The story winds through his childhood, where Ted had become accustomed to coming in second. Weaving a tale of drama, heartache, and failure to the path leading him to figure out what it takes to come in first, and why it mattered.

His childhood recollection of “never being good enough” morphs into a world of delusions of grandeur as his search for fame seems to never materialize which causes him to create his own definition of fame.

It is a story of redemption and success after years of searching helped him realize that he had to let go of the fame of the past (which never existed), and begin living in the present in order to secure his future.

I RECEIVED A DRC FROM THE PUBLISHER VIA EDELWEISS+. THANK YOU.

My Review
: My fellow old gay Texan guys: Remember Colt Michael? Here he is again! If you read This Week in Texas in the 1980s like I did...well, you'll remember Colt Michael. I now know he was Ted Richard, a Catholic Cajun boy. We even worked for the same department store (me before him), Foley's. Never met the man then, but I know him better now than I ever would've had we met in our 20s. (Though seeing the photos from the 1980s editions of TWIT was really cool.)

What I thought most about was how similar we were in the outlines of our experiences...losing a gay high-school friend to vehicle accidents, being brought to know our real sexual natures by older men whose experience was just perfect for the awakening, being raped by trusted authority figures (his a priest, mine my mother)...and how very much we both lost to AIDS. My goddesses, what a scourge.

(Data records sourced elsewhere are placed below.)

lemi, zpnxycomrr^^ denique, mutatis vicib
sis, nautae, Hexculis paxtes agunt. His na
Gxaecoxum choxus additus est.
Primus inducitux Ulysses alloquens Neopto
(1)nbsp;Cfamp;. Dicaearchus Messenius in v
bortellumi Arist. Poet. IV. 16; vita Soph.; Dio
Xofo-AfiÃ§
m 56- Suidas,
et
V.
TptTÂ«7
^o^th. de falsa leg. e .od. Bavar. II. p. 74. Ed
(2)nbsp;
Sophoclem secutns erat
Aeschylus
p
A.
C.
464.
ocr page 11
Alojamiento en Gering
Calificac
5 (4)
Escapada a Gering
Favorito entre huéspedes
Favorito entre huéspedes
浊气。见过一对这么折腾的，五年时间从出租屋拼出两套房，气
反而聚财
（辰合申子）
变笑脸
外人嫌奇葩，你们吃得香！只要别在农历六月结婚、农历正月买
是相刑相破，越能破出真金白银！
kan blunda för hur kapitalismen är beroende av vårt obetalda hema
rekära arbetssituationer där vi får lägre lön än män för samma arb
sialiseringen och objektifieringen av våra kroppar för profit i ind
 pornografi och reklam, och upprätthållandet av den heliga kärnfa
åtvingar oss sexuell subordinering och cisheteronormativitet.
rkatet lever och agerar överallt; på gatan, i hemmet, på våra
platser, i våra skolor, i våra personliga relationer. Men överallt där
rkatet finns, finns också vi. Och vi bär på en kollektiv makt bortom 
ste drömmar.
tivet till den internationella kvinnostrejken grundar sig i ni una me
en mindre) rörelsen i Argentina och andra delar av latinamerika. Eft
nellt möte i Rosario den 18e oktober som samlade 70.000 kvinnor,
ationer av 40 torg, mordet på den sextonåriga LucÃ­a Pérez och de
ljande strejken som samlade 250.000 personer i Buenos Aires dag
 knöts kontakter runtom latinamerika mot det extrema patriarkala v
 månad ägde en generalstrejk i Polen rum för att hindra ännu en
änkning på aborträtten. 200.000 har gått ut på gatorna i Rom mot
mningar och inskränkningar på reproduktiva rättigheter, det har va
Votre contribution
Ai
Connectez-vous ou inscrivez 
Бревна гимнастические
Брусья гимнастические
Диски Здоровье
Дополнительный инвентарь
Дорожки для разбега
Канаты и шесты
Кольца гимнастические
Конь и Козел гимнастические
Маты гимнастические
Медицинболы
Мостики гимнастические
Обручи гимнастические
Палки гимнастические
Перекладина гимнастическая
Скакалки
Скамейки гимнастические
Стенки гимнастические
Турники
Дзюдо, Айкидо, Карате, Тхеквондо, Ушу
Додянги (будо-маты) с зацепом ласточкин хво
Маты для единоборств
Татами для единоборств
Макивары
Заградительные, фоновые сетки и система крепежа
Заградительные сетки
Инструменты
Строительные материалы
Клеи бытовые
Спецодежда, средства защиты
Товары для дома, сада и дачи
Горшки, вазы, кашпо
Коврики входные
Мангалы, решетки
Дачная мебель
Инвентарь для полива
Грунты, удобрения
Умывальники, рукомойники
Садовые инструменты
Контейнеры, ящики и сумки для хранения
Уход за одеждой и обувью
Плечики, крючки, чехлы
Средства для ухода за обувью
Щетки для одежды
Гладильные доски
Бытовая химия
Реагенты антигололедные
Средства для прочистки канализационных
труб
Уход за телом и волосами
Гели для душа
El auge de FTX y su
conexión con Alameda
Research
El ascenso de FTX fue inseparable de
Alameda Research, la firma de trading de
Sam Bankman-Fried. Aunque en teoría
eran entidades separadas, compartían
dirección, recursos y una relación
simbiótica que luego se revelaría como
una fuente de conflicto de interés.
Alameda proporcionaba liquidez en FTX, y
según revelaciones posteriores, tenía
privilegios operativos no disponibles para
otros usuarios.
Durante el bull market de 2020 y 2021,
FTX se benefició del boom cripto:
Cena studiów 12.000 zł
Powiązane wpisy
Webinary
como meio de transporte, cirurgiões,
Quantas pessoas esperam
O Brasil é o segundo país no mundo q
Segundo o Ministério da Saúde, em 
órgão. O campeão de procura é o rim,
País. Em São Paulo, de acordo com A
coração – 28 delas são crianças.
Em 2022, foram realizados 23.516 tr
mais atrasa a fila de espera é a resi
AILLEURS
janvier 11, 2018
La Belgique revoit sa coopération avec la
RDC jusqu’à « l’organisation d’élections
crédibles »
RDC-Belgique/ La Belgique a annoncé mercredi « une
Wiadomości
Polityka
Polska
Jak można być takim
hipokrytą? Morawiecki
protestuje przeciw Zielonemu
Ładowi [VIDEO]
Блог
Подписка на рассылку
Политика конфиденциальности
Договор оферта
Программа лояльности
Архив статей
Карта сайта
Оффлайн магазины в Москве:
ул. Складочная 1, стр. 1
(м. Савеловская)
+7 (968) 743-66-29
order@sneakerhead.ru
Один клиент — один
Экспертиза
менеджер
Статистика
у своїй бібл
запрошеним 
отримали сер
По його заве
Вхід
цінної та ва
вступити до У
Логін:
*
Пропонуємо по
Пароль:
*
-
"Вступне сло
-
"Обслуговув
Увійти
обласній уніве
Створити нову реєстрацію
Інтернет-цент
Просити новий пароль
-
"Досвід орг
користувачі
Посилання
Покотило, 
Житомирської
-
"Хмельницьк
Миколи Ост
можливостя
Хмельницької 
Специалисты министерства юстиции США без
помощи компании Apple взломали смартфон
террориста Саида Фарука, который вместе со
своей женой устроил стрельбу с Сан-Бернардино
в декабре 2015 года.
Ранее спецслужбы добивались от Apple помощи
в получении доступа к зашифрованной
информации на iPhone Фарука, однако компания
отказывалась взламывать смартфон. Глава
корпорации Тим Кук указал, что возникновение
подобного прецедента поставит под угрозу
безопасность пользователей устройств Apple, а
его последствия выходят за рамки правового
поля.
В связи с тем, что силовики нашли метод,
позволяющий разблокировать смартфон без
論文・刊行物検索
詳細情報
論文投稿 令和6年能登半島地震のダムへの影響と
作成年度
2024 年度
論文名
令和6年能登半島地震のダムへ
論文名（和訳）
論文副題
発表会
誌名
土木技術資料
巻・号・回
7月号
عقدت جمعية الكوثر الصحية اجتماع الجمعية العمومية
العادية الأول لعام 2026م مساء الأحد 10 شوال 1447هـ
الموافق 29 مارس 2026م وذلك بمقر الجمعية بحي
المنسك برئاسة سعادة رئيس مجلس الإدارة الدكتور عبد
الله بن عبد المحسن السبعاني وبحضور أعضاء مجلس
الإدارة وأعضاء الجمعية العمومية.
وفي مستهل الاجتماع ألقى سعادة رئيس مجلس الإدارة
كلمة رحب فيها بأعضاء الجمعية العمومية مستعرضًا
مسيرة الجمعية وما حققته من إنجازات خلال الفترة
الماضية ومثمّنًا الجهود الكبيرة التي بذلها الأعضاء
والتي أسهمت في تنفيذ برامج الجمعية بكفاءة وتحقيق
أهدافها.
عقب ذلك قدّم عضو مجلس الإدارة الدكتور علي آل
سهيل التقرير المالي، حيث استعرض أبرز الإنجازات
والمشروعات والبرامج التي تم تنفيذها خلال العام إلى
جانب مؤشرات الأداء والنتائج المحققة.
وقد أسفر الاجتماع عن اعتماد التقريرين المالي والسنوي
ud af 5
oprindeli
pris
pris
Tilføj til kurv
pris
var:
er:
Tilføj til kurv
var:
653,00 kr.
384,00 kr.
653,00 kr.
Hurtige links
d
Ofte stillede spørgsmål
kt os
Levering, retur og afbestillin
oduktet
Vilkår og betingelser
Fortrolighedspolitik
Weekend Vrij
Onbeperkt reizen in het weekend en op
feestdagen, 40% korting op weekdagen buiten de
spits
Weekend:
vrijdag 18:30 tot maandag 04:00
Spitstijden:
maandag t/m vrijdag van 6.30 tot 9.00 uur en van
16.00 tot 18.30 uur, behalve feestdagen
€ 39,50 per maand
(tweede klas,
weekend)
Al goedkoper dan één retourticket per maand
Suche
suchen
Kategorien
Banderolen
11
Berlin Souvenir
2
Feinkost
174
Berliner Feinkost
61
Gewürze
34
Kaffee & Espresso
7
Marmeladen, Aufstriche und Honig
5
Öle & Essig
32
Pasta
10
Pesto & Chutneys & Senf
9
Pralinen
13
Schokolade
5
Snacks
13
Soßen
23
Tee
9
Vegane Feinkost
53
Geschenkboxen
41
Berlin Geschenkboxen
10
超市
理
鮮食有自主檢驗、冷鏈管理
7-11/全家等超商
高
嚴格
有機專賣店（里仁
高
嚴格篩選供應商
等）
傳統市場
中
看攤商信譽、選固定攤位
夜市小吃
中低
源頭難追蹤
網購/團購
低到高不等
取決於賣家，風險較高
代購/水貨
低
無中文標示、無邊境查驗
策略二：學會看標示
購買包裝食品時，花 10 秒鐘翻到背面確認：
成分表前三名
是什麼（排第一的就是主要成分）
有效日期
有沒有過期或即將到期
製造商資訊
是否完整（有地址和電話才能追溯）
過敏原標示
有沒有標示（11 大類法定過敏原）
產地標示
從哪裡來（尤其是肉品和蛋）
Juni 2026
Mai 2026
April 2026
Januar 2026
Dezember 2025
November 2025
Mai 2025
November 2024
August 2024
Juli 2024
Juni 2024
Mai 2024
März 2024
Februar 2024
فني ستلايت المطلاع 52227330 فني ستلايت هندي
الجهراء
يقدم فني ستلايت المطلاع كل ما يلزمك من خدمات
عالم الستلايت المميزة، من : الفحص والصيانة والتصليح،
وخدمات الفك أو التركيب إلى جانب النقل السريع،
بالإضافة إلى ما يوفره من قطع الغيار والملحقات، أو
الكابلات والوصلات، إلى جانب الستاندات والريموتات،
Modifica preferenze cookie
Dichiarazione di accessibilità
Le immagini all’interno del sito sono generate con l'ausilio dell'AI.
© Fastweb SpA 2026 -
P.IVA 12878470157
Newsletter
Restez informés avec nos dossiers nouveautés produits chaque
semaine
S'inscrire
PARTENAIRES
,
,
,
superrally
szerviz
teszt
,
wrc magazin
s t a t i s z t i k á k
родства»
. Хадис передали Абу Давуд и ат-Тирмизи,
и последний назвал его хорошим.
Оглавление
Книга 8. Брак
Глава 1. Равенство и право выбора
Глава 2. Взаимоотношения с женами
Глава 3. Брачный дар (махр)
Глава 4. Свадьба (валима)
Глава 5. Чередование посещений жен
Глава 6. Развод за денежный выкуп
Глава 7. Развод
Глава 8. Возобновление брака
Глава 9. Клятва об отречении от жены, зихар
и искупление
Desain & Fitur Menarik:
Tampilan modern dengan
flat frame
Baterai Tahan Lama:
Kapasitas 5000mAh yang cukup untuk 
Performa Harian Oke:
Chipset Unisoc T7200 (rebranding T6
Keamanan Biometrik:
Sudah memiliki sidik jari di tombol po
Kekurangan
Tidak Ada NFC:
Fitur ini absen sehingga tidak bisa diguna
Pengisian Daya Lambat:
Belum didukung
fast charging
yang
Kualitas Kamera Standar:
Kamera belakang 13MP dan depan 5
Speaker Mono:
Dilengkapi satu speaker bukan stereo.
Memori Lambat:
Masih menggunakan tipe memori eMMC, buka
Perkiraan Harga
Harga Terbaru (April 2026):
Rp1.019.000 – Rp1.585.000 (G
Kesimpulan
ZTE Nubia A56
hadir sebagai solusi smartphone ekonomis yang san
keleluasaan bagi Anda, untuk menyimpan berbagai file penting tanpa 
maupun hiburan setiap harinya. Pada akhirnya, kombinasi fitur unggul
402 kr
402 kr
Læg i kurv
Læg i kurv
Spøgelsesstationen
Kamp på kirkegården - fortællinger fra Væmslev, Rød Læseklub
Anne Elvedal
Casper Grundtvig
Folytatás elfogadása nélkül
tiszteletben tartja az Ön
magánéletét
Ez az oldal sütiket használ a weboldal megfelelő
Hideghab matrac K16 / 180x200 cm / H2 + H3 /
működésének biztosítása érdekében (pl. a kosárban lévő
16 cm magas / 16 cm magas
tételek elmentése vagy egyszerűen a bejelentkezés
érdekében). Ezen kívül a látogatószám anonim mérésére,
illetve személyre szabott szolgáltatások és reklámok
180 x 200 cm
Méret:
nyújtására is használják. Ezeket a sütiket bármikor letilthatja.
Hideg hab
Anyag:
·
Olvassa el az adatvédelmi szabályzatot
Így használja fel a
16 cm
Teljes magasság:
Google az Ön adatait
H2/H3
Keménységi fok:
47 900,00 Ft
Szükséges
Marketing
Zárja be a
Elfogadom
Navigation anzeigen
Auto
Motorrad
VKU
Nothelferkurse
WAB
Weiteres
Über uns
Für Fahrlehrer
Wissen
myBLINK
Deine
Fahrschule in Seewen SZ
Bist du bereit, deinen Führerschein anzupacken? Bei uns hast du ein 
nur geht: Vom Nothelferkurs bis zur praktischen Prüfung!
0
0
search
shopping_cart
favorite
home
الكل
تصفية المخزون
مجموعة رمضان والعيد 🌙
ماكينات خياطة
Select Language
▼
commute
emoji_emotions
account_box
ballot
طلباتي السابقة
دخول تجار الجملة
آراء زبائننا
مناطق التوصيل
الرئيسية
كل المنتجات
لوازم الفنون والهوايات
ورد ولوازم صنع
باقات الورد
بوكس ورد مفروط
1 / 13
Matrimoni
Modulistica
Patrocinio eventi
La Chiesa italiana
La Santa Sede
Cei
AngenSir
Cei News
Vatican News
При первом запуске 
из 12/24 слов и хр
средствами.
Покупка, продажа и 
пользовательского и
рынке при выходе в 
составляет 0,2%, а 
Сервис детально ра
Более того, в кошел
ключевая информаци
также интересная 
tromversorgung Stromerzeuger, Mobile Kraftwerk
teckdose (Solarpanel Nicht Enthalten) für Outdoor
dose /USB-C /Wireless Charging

What makes me rate this book as a four-star read, then, is that sense of fellow feeling, and the way he writes. It's like having a conversation with him, he definitely "writes the way he talks." That worked for me; it might or might not for you. How much do you want an excitable old gay guy whoopin' and hollerin' in his Cajun accent right in your ear? Do what I did, read a chapter a day, and even those who maybe don't want to have the whole experience all at once will likely enjoy it.

As to why you'd want to read it...learn something from your elders? relive a little corner of your past? experience a life very unlike your own? Whatever resonates. I hope you'll give Ted/Colt a few hours of your time.